▸ **Given data**
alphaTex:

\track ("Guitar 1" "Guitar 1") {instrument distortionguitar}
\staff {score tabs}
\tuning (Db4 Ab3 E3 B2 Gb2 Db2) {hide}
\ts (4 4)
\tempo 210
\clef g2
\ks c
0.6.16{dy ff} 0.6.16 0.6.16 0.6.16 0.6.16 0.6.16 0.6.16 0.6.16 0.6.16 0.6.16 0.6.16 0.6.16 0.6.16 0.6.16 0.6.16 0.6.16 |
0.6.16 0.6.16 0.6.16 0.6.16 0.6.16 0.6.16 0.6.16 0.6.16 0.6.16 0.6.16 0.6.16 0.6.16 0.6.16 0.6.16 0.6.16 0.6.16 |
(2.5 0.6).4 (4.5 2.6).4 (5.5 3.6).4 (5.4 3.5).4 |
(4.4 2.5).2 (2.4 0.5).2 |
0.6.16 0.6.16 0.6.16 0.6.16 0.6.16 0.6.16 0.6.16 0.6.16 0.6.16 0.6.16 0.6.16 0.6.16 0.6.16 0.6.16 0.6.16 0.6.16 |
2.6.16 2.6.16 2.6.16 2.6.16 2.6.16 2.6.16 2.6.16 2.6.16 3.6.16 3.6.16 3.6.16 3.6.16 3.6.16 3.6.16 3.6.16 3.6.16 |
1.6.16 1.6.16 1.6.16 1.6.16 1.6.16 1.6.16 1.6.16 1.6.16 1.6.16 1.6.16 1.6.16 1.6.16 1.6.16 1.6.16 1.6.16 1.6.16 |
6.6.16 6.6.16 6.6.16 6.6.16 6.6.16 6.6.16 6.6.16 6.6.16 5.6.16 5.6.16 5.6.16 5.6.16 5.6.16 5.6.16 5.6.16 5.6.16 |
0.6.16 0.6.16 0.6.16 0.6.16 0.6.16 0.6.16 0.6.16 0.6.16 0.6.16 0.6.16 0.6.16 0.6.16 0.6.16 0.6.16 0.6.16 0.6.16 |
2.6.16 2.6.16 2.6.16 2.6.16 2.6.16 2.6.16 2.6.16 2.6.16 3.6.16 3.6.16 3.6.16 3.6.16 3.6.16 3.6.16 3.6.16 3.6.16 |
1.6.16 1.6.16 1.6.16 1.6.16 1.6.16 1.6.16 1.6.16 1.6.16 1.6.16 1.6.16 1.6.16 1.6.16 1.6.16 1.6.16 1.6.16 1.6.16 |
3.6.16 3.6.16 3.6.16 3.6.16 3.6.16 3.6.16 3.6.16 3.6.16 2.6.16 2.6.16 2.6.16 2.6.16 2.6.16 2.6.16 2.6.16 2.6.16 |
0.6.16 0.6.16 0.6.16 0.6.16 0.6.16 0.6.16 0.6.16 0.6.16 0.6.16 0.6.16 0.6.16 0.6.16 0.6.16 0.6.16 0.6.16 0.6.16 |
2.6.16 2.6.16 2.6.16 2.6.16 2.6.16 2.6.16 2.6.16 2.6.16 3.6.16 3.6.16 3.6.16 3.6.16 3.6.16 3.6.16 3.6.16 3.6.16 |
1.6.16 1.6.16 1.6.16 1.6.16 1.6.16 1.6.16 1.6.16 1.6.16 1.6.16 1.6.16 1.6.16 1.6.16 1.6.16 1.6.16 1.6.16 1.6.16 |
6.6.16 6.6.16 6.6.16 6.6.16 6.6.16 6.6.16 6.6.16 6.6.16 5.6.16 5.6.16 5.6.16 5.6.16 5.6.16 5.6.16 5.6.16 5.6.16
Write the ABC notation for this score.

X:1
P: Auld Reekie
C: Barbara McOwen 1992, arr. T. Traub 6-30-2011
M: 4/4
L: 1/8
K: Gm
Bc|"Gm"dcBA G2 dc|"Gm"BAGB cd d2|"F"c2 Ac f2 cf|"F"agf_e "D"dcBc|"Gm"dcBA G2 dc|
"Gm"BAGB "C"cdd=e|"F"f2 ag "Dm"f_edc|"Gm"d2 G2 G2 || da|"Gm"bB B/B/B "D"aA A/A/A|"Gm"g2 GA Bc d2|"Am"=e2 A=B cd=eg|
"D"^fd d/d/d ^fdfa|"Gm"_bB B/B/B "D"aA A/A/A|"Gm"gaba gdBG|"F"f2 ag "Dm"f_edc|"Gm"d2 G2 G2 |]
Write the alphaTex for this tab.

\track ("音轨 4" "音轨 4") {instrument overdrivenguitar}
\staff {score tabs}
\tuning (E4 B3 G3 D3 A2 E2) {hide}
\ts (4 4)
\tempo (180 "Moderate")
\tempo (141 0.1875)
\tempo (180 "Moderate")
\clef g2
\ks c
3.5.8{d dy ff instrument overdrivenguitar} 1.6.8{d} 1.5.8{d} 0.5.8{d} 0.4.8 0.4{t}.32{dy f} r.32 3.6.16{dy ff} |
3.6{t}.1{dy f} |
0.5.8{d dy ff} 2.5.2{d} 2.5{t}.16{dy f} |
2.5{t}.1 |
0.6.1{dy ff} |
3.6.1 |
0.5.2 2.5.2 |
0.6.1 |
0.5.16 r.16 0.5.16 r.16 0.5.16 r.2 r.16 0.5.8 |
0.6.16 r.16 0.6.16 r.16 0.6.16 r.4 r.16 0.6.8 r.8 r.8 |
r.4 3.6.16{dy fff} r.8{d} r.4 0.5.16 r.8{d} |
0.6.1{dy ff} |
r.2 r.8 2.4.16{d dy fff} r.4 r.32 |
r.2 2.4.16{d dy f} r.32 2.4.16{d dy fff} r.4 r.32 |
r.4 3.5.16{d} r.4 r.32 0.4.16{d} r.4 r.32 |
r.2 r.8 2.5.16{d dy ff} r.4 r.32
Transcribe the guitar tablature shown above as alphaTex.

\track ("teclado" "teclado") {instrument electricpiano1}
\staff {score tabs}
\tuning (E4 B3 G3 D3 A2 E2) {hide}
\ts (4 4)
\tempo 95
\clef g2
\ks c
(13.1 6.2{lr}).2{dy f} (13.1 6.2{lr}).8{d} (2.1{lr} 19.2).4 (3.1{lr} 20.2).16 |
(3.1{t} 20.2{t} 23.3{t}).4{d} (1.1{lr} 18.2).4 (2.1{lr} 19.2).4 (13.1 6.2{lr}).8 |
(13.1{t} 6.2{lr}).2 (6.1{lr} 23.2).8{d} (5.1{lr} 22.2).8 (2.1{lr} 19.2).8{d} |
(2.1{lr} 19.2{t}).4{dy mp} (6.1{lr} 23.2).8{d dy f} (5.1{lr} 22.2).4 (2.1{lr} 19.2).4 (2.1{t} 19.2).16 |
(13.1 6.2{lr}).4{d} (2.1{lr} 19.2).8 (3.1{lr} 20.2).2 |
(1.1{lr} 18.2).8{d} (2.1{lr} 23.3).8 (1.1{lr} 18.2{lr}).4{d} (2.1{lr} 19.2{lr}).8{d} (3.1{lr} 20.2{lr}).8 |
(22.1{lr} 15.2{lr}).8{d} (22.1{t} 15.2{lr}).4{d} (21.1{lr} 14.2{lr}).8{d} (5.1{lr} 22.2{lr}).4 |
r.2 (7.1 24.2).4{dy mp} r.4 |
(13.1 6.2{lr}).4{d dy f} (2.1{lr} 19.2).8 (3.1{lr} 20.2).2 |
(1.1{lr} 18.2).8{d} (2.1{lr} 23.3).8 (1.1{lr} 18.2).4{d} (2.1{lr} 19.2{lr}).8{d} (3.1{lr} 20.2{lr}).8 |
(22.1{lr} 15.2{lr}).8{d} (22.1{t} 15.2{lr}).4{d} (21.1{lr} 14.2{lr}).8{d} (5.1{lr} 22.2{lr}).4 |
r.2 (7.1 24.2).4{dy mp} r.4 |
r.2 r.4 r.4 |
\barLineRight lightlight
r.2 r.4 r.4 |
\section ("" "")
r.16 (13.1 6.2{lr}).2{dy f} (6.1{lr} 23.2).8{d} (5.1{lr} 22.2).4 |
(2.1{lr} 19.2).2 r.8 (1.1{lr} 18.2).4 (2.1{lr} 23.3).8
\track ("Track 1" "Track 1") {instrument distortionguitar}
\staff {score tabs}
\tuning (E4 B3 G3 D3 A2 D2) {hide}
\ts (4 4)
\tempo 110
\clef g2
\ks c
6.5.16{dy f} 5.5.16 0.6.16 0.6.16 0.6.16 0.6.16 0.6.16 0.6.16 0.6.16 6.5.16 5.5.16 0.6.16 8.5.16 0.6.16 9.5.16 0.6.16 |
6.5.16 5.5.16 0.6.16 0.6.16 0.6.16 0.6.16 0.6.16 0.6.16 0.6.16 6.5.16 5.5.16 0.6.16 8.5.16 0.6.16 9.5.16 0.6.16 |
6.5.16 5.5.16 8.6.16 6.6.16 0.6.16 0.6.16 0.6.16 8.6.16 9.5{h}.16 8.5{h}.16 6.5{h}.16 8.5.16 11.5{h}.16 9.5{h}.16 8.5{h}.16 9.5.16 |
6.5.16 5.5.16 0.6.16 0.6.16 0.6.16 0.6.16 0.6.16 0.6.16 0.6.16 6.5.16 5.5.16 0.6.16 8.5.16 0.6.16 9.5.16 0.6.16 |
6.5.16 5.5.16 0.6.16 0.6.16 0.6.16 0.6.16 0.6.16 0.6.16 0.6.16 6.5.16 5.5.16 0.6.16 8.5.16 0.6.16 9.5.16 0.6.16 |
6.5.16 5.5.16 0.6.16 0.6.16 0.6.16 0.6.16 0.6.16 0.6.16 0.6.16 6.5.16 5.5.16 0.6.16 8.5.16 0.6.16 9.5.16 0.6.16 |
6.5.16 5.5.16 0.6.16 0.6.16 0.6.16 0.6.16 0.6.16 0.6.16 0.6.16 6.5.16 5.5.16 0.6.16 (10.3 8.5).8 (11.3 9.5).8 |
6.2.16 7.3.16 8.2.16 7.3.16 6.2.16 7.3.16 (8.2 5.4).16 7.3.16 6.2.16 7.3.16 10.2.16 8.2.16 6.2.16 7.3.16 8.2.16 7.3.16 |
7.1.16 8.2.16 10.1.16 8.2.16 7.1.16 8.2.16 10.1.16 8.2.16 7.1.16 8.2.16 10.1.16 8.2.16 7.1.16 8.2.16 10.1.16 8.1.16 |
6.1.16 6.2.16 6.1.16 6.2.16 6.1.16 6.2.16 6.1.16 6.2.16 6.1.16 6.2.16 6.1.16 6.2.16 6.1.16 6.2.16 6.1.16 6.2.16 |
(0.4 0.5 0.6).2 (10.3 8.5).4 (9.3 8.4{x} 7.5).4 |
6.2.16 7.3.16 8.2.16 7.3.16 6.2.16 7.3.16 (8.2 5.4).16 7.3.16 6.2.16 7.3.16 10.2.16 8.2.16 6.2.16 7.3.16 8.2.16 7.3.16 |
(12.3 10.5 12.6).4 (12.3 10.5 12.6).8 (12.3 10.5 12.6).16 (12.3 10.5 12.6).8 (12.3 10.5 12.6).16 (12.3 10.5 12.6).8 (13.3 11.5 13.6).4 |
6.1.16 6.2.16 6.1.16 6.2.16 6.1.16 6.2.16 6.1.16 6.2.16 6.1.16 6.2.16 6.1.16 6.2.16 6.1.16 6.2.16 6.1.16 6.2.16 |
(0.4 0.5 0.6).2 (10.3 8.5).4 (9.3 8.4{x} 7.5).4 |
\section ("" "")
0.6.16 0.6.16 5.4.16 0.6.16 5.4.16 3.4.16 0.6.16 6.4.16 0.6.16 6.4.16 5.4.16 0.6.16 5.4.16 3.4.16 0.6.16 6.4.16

▸ **What is being asked**
Locate every line in the entries above that contains the string "track" and copy each of those lines. Treat uppercase and lowercase as different when matching.

▸ **Result below**
\track ("Guitar 1" "Guitar 1") {instrument distortionguitar}
\track ("音轨 4" "音轨 4") {instrument overdrivenguitar}
\track ("teclado" "teclado") {instrument electricpiano1}
\track ("Track 1" "Track 1") {instrument distortionguitar}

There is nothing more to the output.